Мне снова стало хорошо. Настолько хорошо, что остатки незатуманенного сознания пытались вызвать слезы сентиментальности. Полной дурой я была всю жизнь, полной… Видимо, ее логический конец был уже настолько близок, что понимание этого наконец пришло. Как это часто бывает у тяжелобольных или стариков, когда, предчувствуя конец, они начинают вспоминать жизнь и делать выводы.
Выводов у меня было немного.
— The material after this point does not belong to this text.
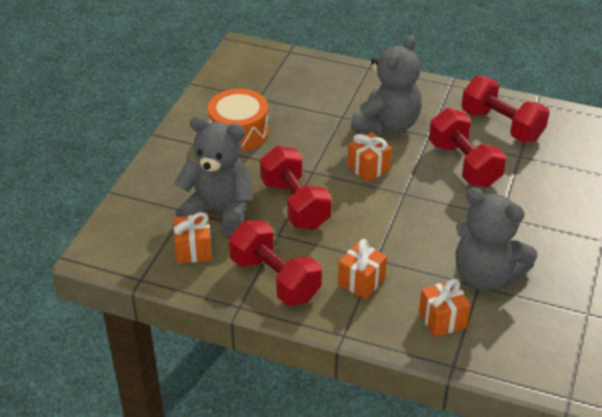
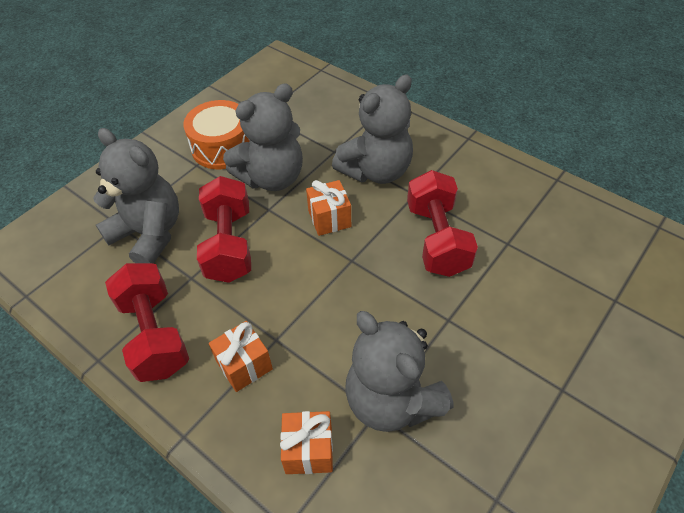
camera: 20 degrees right, 10 degrees up
orange gift [174,212,212,263] -> none
red dumbbell [461,76,550,142] -> none
none -> grey teddy bear [223,83,303,191]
Травмированная детская психика, натянутые отношения с отцом, казалось, идеальная любовь, красный диплом лучшего медуниверситета, неудачная попытка стать матерью прекрасной светловолосой девочки с голубыми глазами, волшебная свадьба и неудачный брак; Брагин, малышка Тома, сумевшая перевернуть за один день мою жизнь с ног на голову, развод, за день до него ужасный приговор на белоснежных листах чёрными буквами; переезд в Питер, попытка начать новую жизнь, новая должность, две полоски на тесте спустя неделю задержки, ещё неделя терзаний самой себя и аборт; сотни спасённых людей, банальная поездка в Москву, чтобы развеяться; склиф, эта роковая встреча и вновь переезд.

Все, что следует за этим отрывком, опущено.